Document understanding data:
====

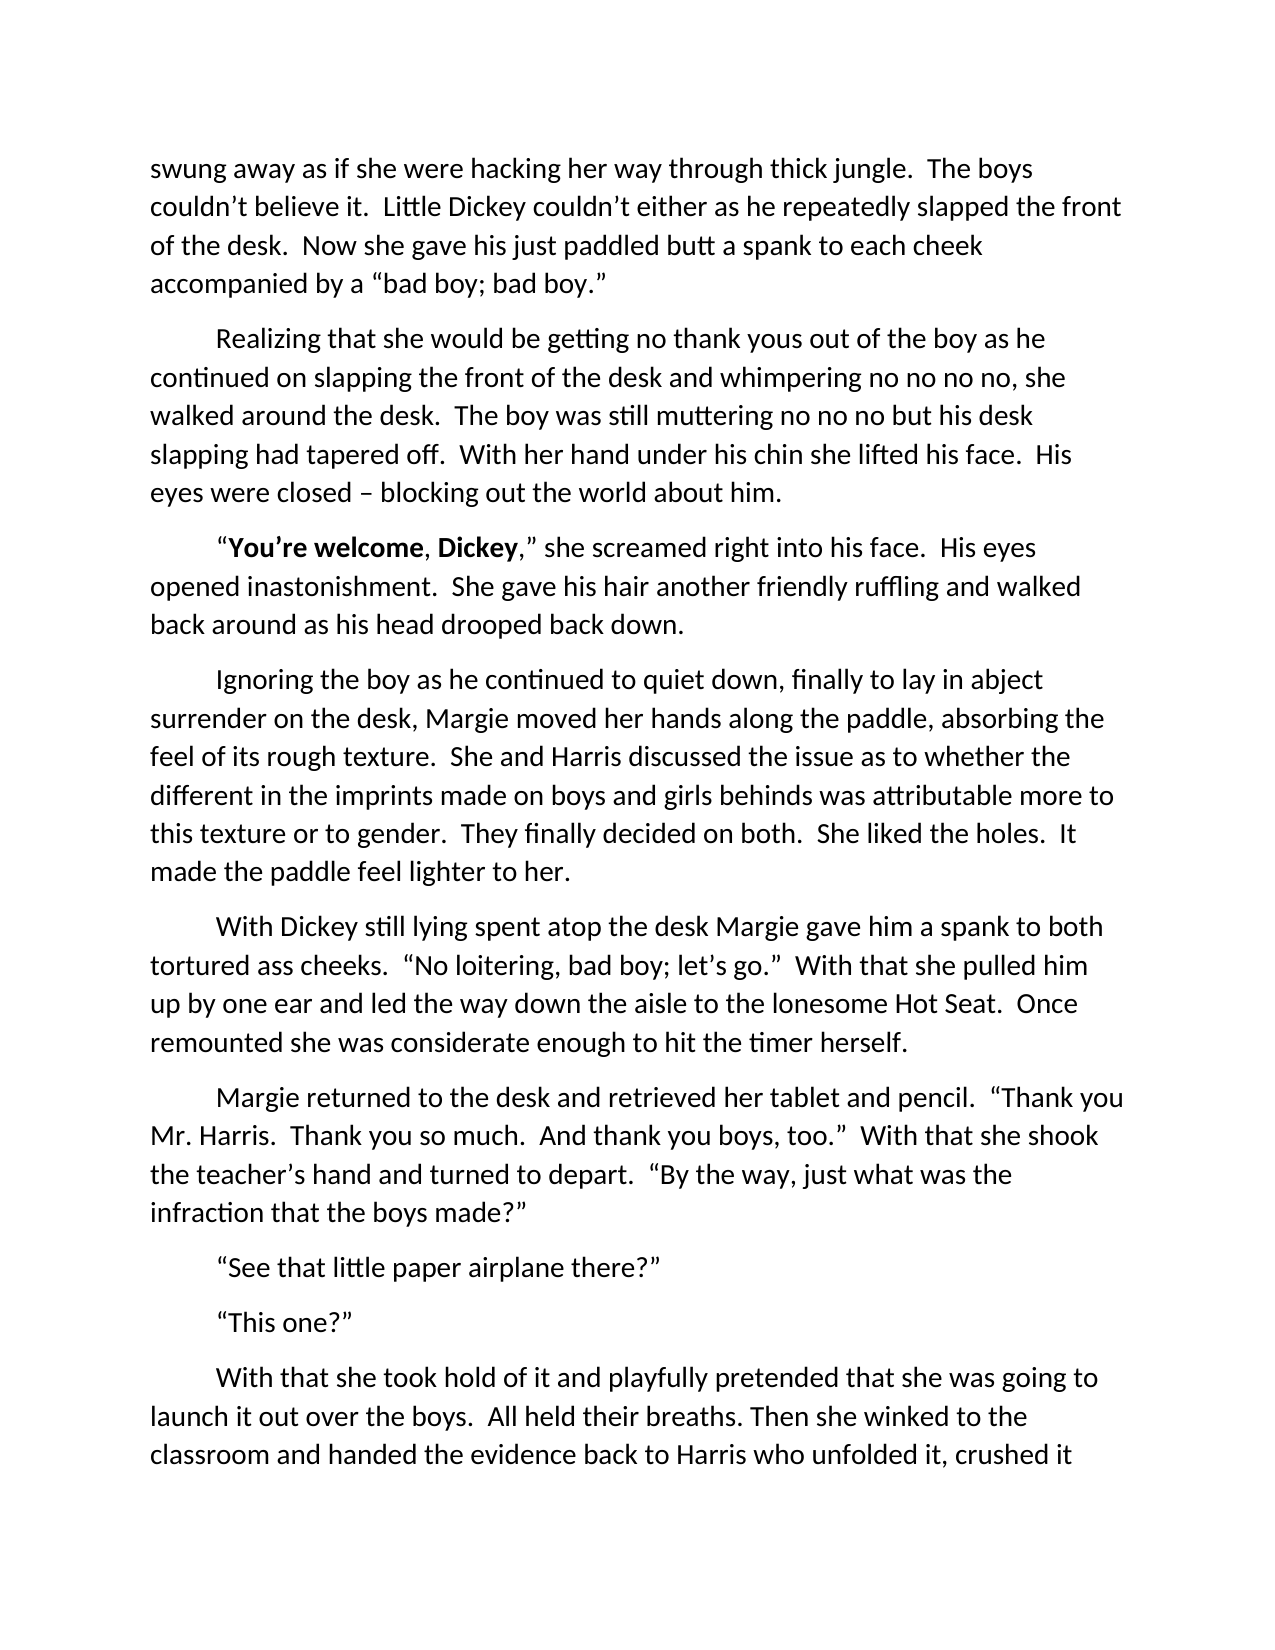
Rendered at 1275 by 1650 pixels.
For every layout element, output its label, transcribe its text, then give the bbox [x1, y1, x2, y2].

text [150, 150, 1125, 301]
text Realizing that she would be getting no thank yous out of the boy as he continued on slapping the front of the desk and whimpering no no no no, she walked around the desk. The boy was still muttering no no no but his desk slapping had tapered off. With her hand under his chin she lifted his face. His eyes were closed – blocking out the world about him. [150, 320, 1125, 510]
text “You’re welcome, Dickey,” she screamed right into his face. His eyes opened inastonishment. She gave his hair another friendly ruffling and walked back around as his head drooped back down. [150, 529, 1125, 642]
text Ignoring the boy as he continued to quiet down, finally to lay in abject surrender on the desk, Margie moved her hands along the paddle, absorbing the feel of its rough texture. She and Harris discussed the issue as to whether the different in the imprints made on boys and girls behinds was attributable more to this texture or to gender. They finally decided on both. She liked the holes. It made the paddle feel lighter to her. [150, 661, 1125, 889]
text With Dickey still lying spent atop the desk Margie gave him a spank to both tortured ass cheeks. “No loitering, bad boy; let’s go.” With that she pulled him up by one ear and led the way down the aisle to the lonesome Hot Seat. Once remounted she was considerate enough to hit the timer herself. [150, 908, 1125, 1059]
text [150, 1359, 1125, 1472]
text “See that little paper airplane there?” [150, 1249, 1125, 1285]
text “This one?” [150, 1304, 1125, 1340]
text Margie returned to the desk and retrieved her tablet and pencil. “Thank you Mr. Harris. Thank you so much. And thank you boys, too.” With that she shook the teacher’s hand and turned to depart. “By the way, just what was the infraction that the boys made?” [150, 1079, 1125, 1230]
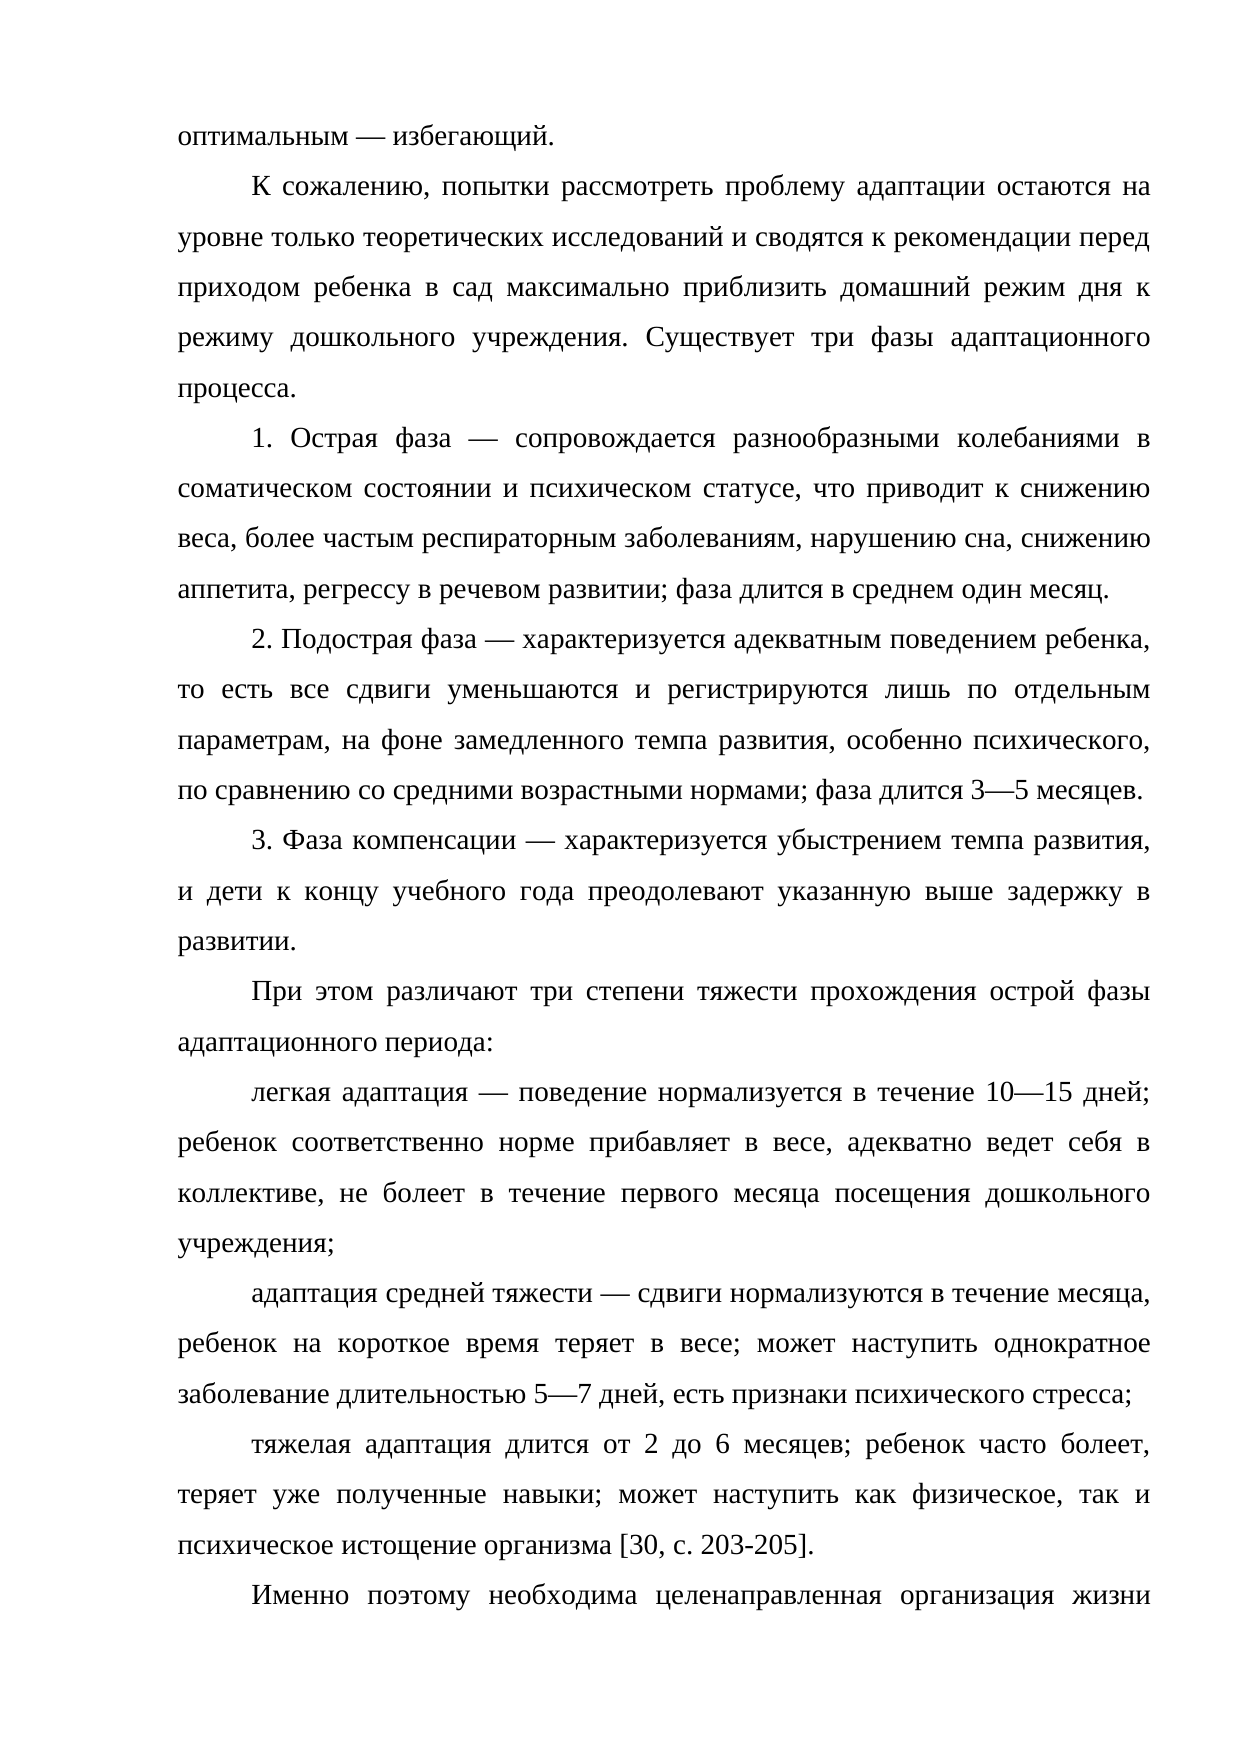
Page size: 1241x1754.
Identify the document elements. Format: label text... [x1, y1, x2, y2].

text 3. Фаза компенсации — характеризуется убыстрением темпа развития, и дети к концу учебного года преодолевают указанную выше задержку в развитии. [177, 822, 1152, 957]
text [177, 1577, 1152, 1611]
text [177, 118, 1152, 152]
text легкая адаптация — поведение нормализуется в течение 10—15 дней; ребенок соответственно норме прибавляет в весе, адекватно ведет себя в коллективе, не болеет в течение первого месяца посещения дошкольного учреждения; [177, 1074, 1152, 1258]
text 1. Острая фаза — сопровождается разнообразными колебаниями в соматическом состоянии и психическом статусе, что приводит к снижению веса, более частым респираторным заболеваниям, нарушению сна, снижению аппетита, регрессу в речевом развитии; фаза длится в среднем один месяц. [177, 420, 1152, 604]
text 2. Подострая фаза — характеризуется адекватным поведением ребенка, то есть все сдвиги уменьшаются и регистрируются лишь по отдельным параметрам, на фоне замедленного темпа развития, особенно психического, по сравнению со средними возрастными нормами; фаза длится 3—5 месяцев. [177, 621, 1152, 806]
text При этом различают три степени тяжести прохождения острой фазы адаптационного периода: [177, 973, 1152, 1057]
text тяжелая адаптация длится от 2 до 6 месяцев; ребенок часто болеет, теряет уже полученные навыки; может наступить как физическое, так и психическое истощение организма [30, c. 203-205]. [177, 1426, 1152, 1560]
text адаптация средней тяжести — сдвиги нормализуются в течение месяца, ребенок на короткое время теряет в весе; может наступить однократное заболевание длительностью 5—7 дней, есть признаки психического стресса; [177, 1275, 1152, 1409]
text К сожалению, попытки рассмотреть проблему адаптации остаются на уровне только теоретических исследований и сводятся к рекомендации перед приходом ребенка в сад максимально приблизить домашний режим дня к режиму дошкольного учреждения. Существует три фазы адаптационного процесса. [177, 168, 1152, 403]
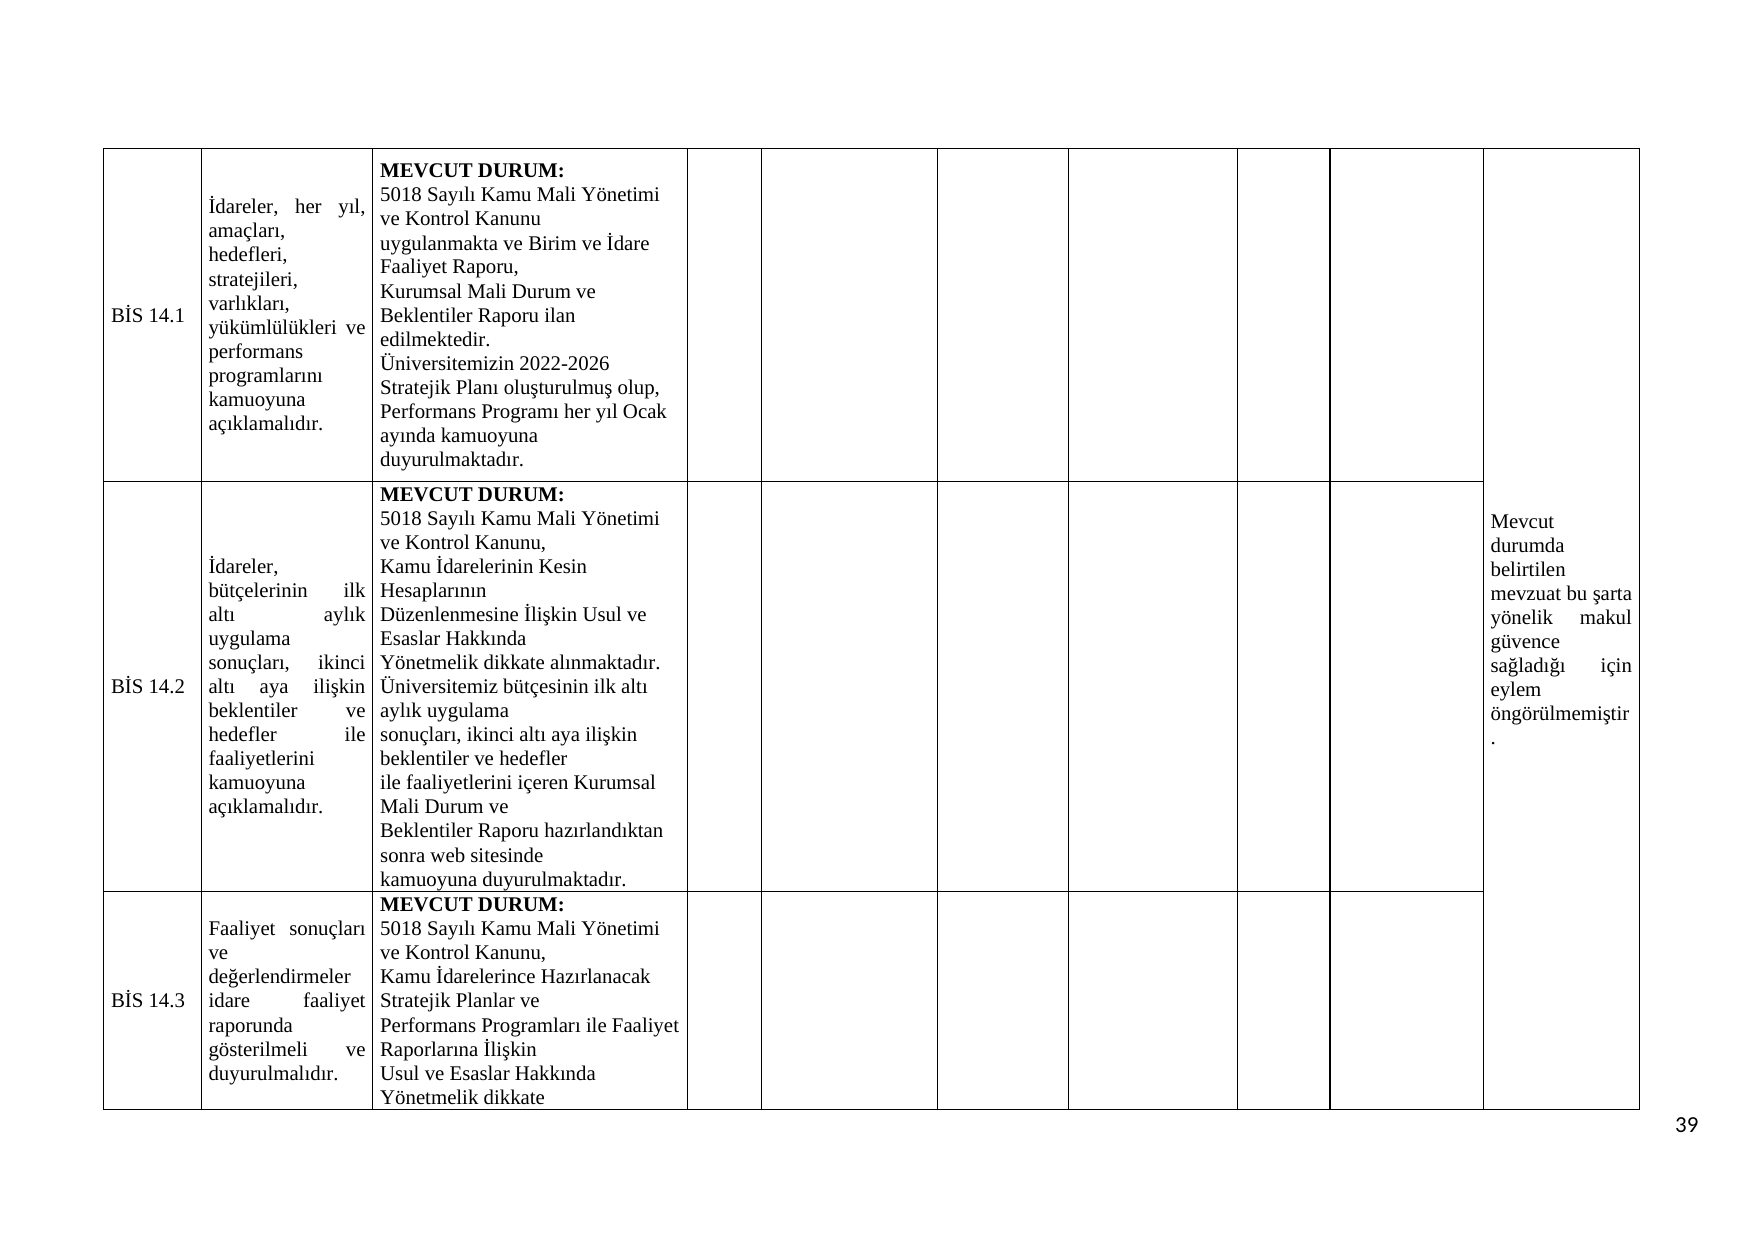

====

Set down the records above exactly as written, beginning with the first line and ending with the line that contains "text [177, 1577, 1152, 1611]", and do not include pictures.

Rendered at 1275 by 1650 pixels.
For every layout element, output its label, transcribe its text, then give the bbox [x1, y1, x2, y2].

text [150, 150, 1125, 301]
text Realizing that she would be getting no thank yous out of the boy as he continued on slapping the front of the desk and whimpering no no no no, she walked around the desk. The boy was still muttering no no no but his desk slapping had tapered off. With her hand under his chin she lifted his face. His eyes were closed – blocking out the world about him. [150, 320, 1125, 510]
text “You’re welcome, Dickey,” she screamed right into his face. His eyes opened inastonishment. She gave his hair another friendly ruffling and walked back around as his head drooped back down. [150, 529, 1125, 642]
text Ignoring the boy as he continued to quiet down, finally to lay in abject surrender on the desk, Margie moved her hands along the paddle, absorbing the feel of its rough texture. She and Harris discussed the issue as to whether the different in the imprints made on boys and girls behinds was attributable more to this texture or to gender. They finally decided on both. She liked the holes. It made the paddle feel lighter to her. [150, 661, 1125, 889]
text With Dickey still lying spent atop the desk Margie gave him a spank to both tortured ass cheeks. “No loitering, bad boy; let’s go.” With that she pulled him up by one ear and led the way down the aisle to the lonesome Hot Seat. Once remounted she was considerate enough to hit the timer herself. [150, 908, 1125, 1059]
text [150, 1359, 1125, 1472]
text “See that little paper airplane there?” [150, 1249, 1125, 1285]
text “This one?” [150, 1304, 1125, 1340]
text Margie returned to the desk and retrieved her tablet and pencil. “Thank you Mr. Harris. Thank you so much. And thank you boys, too.” With that she shook the teacher’s hand and turned to depart. “By the way, just what was the infraction that the boys made?” [150, 1079, 1125, 1230]
Page size: 1241x1754.
Identify the document elements. Format: label text... [x1, y1, x2, y2].

text 3. Фаза компенсации — характеризуется убыстрением темпа развития, и дети к концу учебного года преодолевают указанную выше задержку в развитии. [177, 822, 1152, 957]
text [177, 1577, 1152, 1611]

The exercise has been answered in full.